When Canadian anti-revisionist Marxist-Leninist republished the 1952 “Reader’s Guide to the Marxist Classics” they included an additional section dedicated to Mao Zedong.This volume was originally produced in 1952 for the Communist Party of Great Britain.
A new section was added to the 1980 Canadian edition on Mao Zedong Thought and a subject guide to the works of Mao Zedong.
“Today it has become clear that Mao Zedong has made significant contributions to Marxist-Leninist theory and to the practice of socialist revolution and construction… It is recognition of the importance of Mao Zedong’s contributions that the revolutionary theory of the proletariat is today called Marxism-Leninism-=Mao Zedong Thought.”
Likewise with the Study Handbook produced by the Canadian Communist League (Marxist-Leninist), consisted of excerpts from the works of Marx, Engels, Lenin, Stalin and Mao Zedong.
“Its aim is to bring Marxism-Leninism-Mao Tsetung Thought to all workers who are conscious of the historical mission of their class. This science is the result of 130 years of analysis of the workers’ movement. It sums up the principle lessons and thus serves as a guide for workers in all countries in their struggle for revolution.”
It explained that
“Marxism-Leninism-Mao TseTung Thought has always developed through the struggle against revisionism, which is the attempt made by the bourgeoisie’s agents to pervert communist theory, to deform the basic principles of Marxism and have the workers’ movement follow passively behind the capitalist class.”
Of the Five Heads:
“The principles they formulated are universally applicable to the concrete conditions of the revolution in every country… on the basis of their contributions communist theory is called Marxism-Leninism Mao Tsetung thought.”
In the transitional period that saw Maoism adopted as the preferred term there were the argument over whether to use Mao Zedong Thought or Maoism – particularly engaging were the contending views expressed by Indian communists. However even when adopted, the concept of Maoism was described in the following terms by CPI (ML) (People’s War),
“Marxism, Leninism and Maoism are thus not separate ideologies, but merely represent the constant growth and advancement of an integral ideology. Marxism-Leninism-Maoism is the universally applicable and scientific ideology of the proletariat.”
- History of Marxism Leninism Maoism (2002) New Delhi : New Vistas Publication : 4
The basic premise remains that Mao Zedong Thought is an extension and development of Marxism-Leninism to the present era. This formulation was kept in the publication, Basic Course in Marxism-Leninism-Maoism republished by the Norwegian Tjen Folket in 2011, and again online in 2014 by the progressive anti-imperialist collective, Massalijn.

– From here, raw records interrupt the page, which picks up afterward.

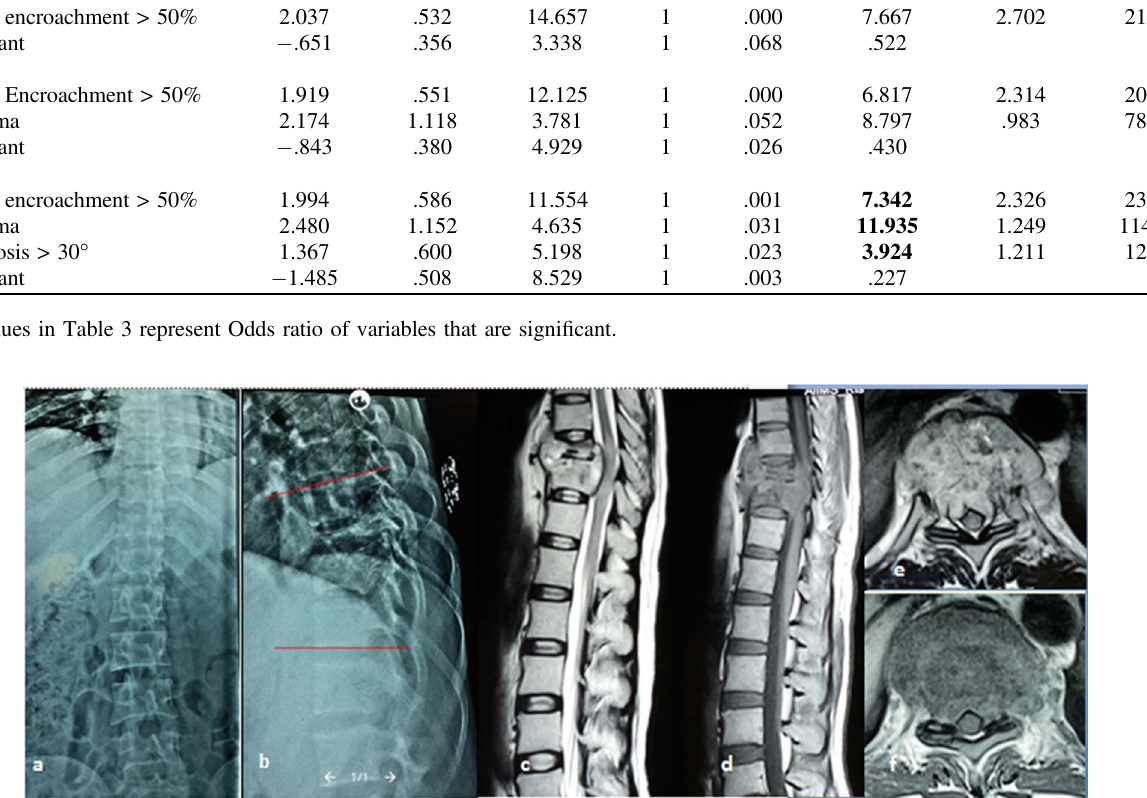
Figure 5. A 42-year-old female diagnosed as case of Potts spine D9 – D10 with neurological de fi cit. (a) X-ray AP and (b) lateral view showing fuzziness of end plates of D9 – D10 with kyphosis of 16 (cid:1) measured using cobs method. (c) MRI sagittal T2WI, (d) sagittal T1WI, (e) axial T2WI, (f) axial T1WI showing paradiscal involvement of D9 – D10 vertebral bodies with endplate destruction and altered marrow signal intensity, prevertebral and epidural collection causing loss of anterior CSF around cord and cord compression.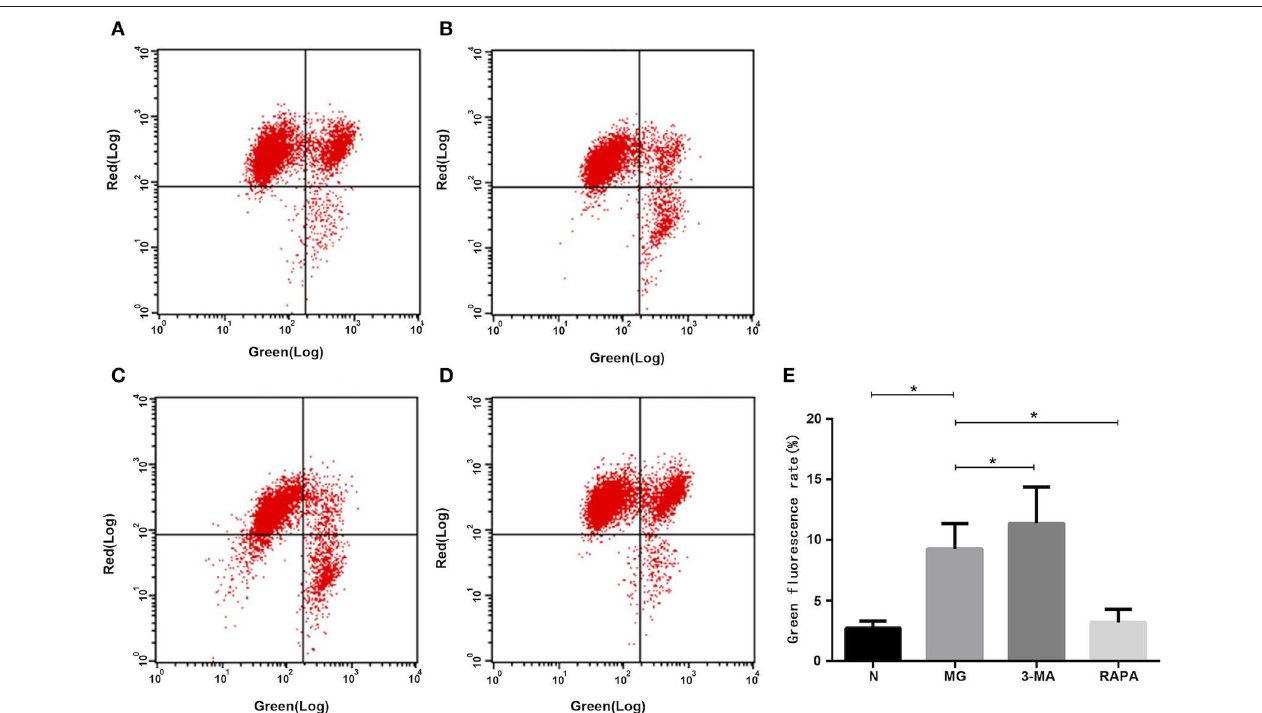
FIGURE 4 | Mitochondrial membrane potential. In the flow cytometry images, G indicates green fluorescence, R indicates red fluorescence. Mitochondrial membrane potential in the (A) healthy control group, (B) MG group, (C) , 3-MA pretreatment group, (D) Rapa pretreatment group, and (E) Statistical analysis results are shown as (* P <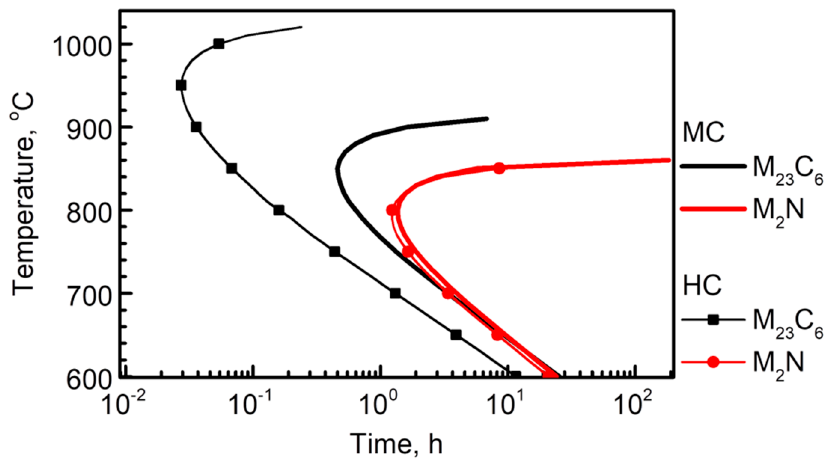
Figure 6. Time-temperature-precipitation diagram for M 2 N and M 23 C 6 in the MC and HC alloys calculated by JMatPro Software.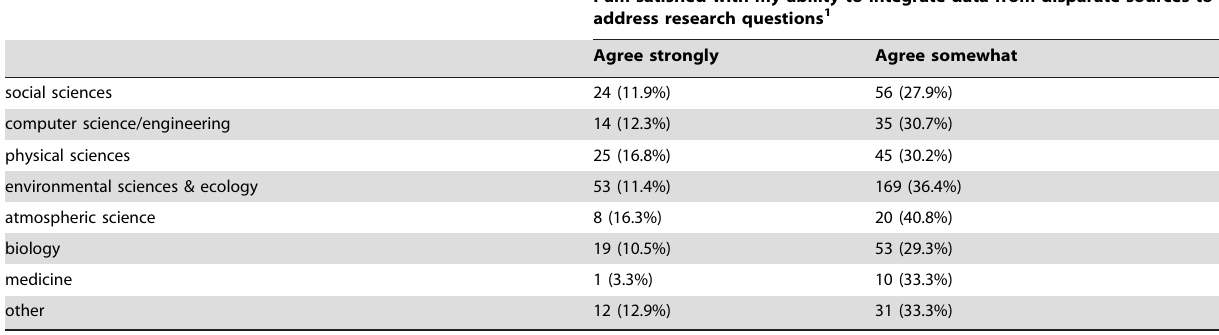
Table 15. Conditions for data sharing by subject discipline.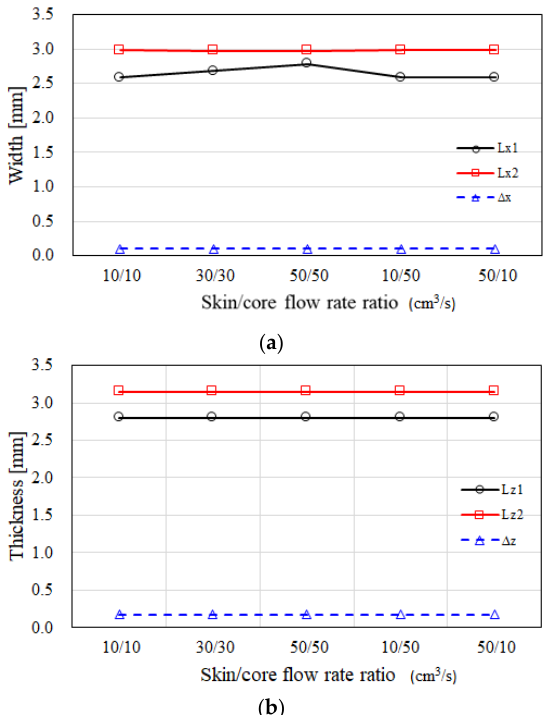
Figure 9. The dimension variation of the CSC structure under the influence of the different skin to core flow rate ratios.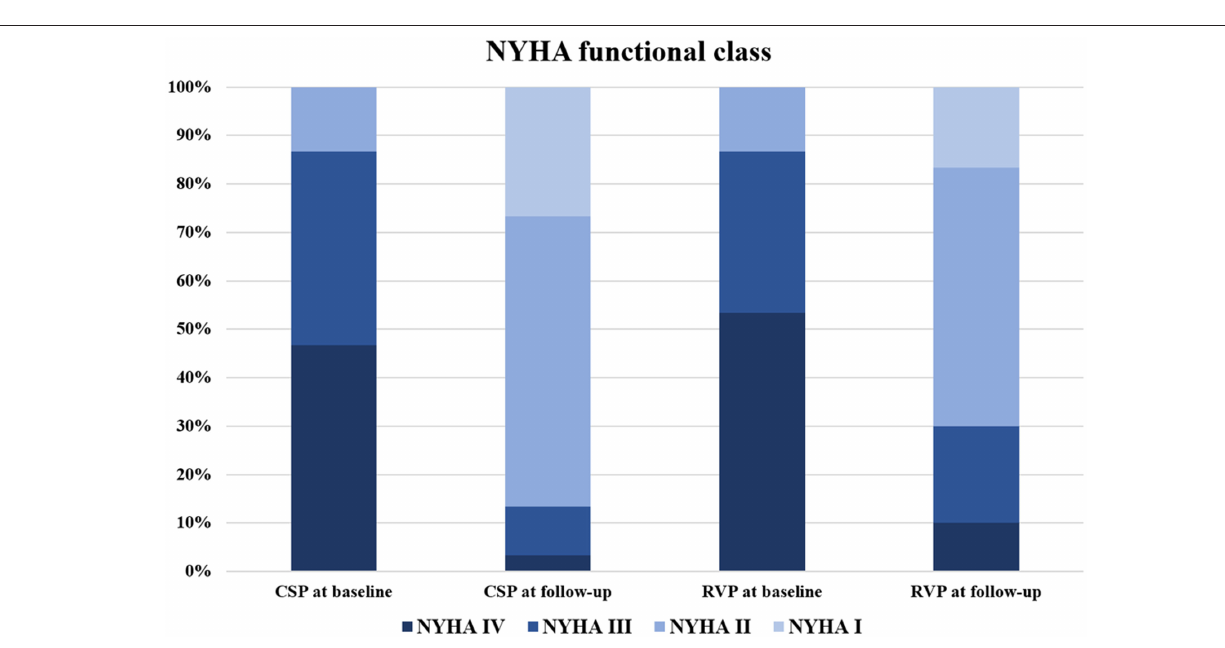
FIGURE 4 | NYHA functional class evaluation between CSP and RVP. CSP at baseline vs. RVP at baseline: p = 0.94; CSP at follow-up vs. RVP at follow-up: p = 0.47; CSP at baseline vs. CSP at follow-up: p < 0.01; RVP at baseline vs. RVP at follow-up: p < 0.01. CSP, conduction system pacing; NYHA, New York Heart Association; RVP, right ventricular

In the realm of internet Maoism there were declarations of “the fourth and latest stage of revolutionary science, Maoism ThirdWorldism” that emerged in the blogosphere around 2008. Associated with Monkey Smashes Heaven/ Prairie Fire (again drawing on the rich and variety maoist iconography) it initially build upon Lin Biao’s analogical strategy of the ‘countryside’ surrounding the cities underpinned by a theory of Labour aristocracy applied to the entire Global North. This view metamorphosed into the positions of the Leading Light Communist Organisation that, after advancing the argument that “to be a real Maoist today requires going beyond Mao”, came to renounce Maoism. JMP has come nowhere near spinning out of orbit like these individuals. Instead he has argued a case for a Maoism that is not rooted in a kind of seamless succession but a science that responds to the contradictions within life processes and seeks to address them. Reading Continuity and Rupture will not provide you with exam answer solutions but in its intellectual challenge, it can point you in the right direction.